*Records for processing:*

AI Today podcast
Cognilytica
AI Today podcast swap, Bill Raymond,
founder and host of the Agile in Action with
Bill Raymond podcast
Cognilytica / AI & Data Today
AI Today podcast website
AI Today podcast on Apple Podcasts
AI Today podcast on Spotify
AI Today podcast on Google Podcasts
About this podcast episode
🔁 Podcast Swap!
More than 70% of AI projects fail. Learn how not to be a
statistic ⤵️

*Description of the task:* All of the data, start to finish: please output it exactly.

*Answer to this exercise:*
AI Today podcast
Cognilytica
AI Today podcast swap, Bill Raymond,
founder and host of the Agile in Action with
Bill Raymond podcast
Cognilytica / AI & Data Today
AI Today podcast website
AI Today podcast on Apple Podcasts
AI Today podcast on Spotify
AI Today podcast on Google Podcasts
About this podcast episode
🔁 Podcast Swap!
More than 70% of AI projects fail. Learn how not to be a
statistic ⤵️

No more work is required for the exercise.